### Excerpted passage
This document describes the design and characteristics of the Hispanic Oversample of the 1910 US Census of Population. The background research, planning, and design of this project were conducted at the University of Texas at Austin under a research team headed by Myron Gutmann with funding provided by the National Institute of Child Health and Human Development (Grant number 5 R01 HD 32325). Data entry, design and creation of the dataset were carried out under subcontract by the Historical Census Projects at the University of Minnesota under the direction of Steven Ruggles.

Prior to recent censuses that asked and tabulated an explicit question about Hispanic identity, the Hispanic population of the United States remained something of a mystery. To better enable researchers to study the Hispanic population of the United States, we created a new supplement to the frequently-used Public Use Sample of the 1910 Census (Strong, 1989). This relatively large oversample contains data pertaining to roughly 10 percent of the Hispanic-headed households and Hispanic individuals in 1910, plus about four-tenths as many non-Hispanic-headed households living near them. The sample is drawn from 57 counties in six states (California, Arizona, New Mexico, Texas, Kansas and Florida) with predominantly Mexican-, Spanish-, and Cuban-origin populations (see Map 1).

### Actions to take
a) According to the census oversample passage, why was a new supplement to the Public Use Sample of the 1910 Census created? Answer in one to three sentences.
b) Answer these questions from the census oversample passage:
(i) Which institute provided the funding for the project?
(ii) At which university were data entry, design, and creation of the dataset carried out?
(iii) How many counties is the sample drawn from?
The stored items have no role in this work.

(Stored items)
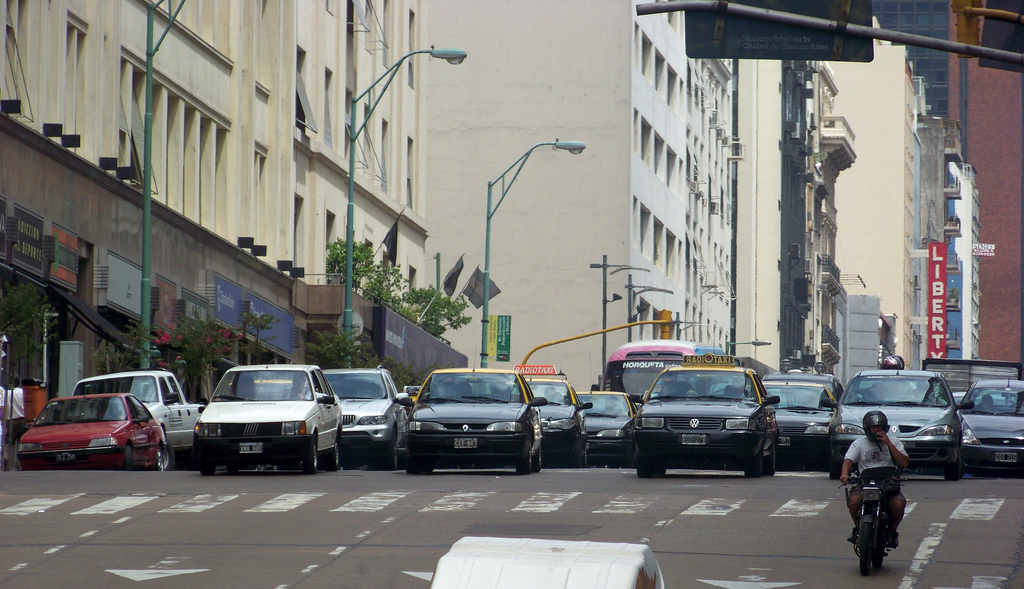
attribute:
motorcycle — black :
[828, 463, 904, 574]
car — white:
[194, 358, 347, 473]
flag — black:
[379, 216, 400, 267]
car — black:
[630, 349, 779, 479]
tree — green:
[153, 313, 239, 403]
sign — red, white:
[929, 243, 948, 362]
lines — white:
[1, 471, 994, 536]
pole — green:
[462, 154, 523, 355]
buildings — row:
[4, 0, 981, 402]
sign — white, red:
[928, 238, 952, 369]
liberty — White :
[920, 233, 972, 366]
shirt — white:
[837, 431, 915, 481]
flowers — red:
[157, 329, 177, 356]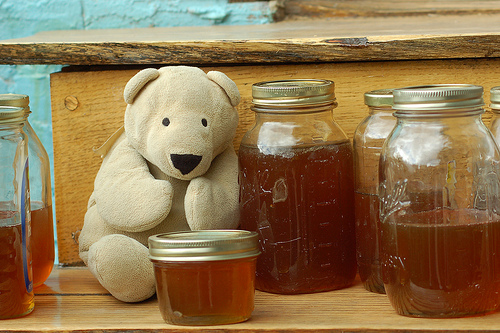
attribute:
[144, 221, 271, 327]
jar — smaller, sitting, small, full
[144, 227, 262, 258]
lid — goldtone, silver, metal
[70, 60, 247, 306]
teddy bear — leaning, tan, toy, stuffed, white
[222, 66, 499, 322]
jars — large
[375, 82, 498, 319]
jar — half full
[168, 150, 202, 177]
nose — black, sewn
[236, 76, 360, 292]
jar — full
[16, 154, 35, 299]
label — bordered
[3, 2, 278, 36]
wall — aqua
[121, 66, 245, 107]
ears — annular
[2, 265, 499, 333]
shelf — wooden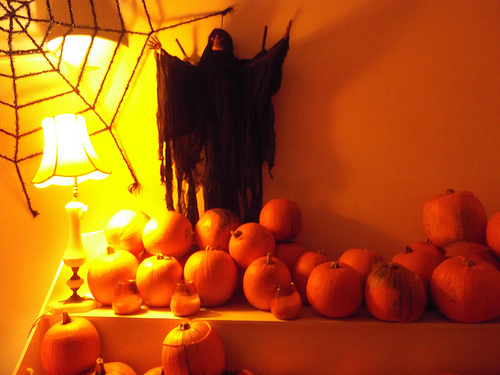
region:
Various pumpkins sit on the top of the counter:
[91, 210, 472, 323]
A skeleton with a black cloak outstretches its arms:
[150, 12, 307, 215]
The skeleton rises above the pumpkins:
[129, 17, 321, 240]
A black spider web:
[6, 0, 157, 228]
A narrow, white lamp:
[26, 103, 118, 322]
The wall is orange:
[287, 17, 470, 187]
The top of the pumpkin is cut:
[139, 315, 234, 368]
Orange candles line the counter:
[96, 270, 226, 324]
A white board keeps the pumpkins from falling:
[11, 219, 188, 364]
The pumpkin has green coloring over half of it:
[358, 255, 438, 330]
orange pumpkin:
[414, 186, 489, 247]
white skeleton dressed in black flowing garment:
[143, 15, 306, 200]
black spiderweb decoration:
[1, 2, 143, 101]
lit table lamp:
[30, 108, 105, 310]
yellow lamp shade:
[28, 113, 116, 189]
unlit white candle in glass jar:
[263, 278, 305, 325]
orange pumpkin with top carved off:
[151, 317, 234, 374]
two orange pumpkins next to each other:
[359, 259, 499, 334]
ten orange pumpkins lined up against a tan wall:
[308, 180, 497, 320]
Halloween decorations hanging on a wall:
[52, 8, 321, 103]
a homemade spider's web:
[8, 10, 153, 121]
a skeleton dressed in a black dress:
[146, 8, 292, 216]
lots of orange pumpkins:
[212, 217, 485, 312]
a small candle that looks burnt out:
[112, 275, 143, 313]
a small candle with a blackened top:
[171, 280, 202, 310]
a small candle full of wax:
[270, 280, 303, 315]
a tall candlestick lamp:
[53, 190, 84, 311]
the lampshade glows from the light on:
[33, 111, 108, 206]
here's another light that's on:
[32, 0, 132, 55]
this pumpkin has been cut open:
[167, 315, 219, 369]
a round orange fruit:
[430, 255, 497, 324]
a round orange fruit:
[361, 259, 423, 321]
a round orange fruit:
[306, 248, 356, 320]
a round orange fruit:
[243, 252, 292, 307]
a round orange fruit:
[165, 322, 218, 373]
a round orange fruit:
[36, 310, 108, 368]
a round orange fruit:
[138, 251, 188, 310]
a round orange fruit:
[88, 240, 141, 305]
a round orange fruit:
[224, 215, 276, 260]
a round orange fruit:
[258, 194, 310, 246]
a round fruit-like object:
[188, 244, 234, 304]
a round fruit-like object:
[156, 315, 223, 371]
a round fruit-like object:
[36, 313, 96, 373]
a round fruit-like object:
[305, 257, 370, 325]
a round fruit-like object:
[368, 260, 423, 324]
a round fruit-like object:
[431, 242, 498, 329]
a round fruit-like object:
[420, 182, 484, 241]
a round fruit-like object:
[253, 195, 299, 242]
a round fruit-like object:
[227, 222, 274, 279]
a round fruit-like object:
[195, 205, 236, 250]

### Responses in order
a) Before recent censuses asked and tabulated an explicit question about Hispanic identity, the Hispanic population of the United States remained something of a mystery. The supplement was created to better enable researchers to study that population.

b)
(i) The National Institute of Child Health and Human Development
(ii) The University of Minnesota, by the Historical Census Projects
(iii) 57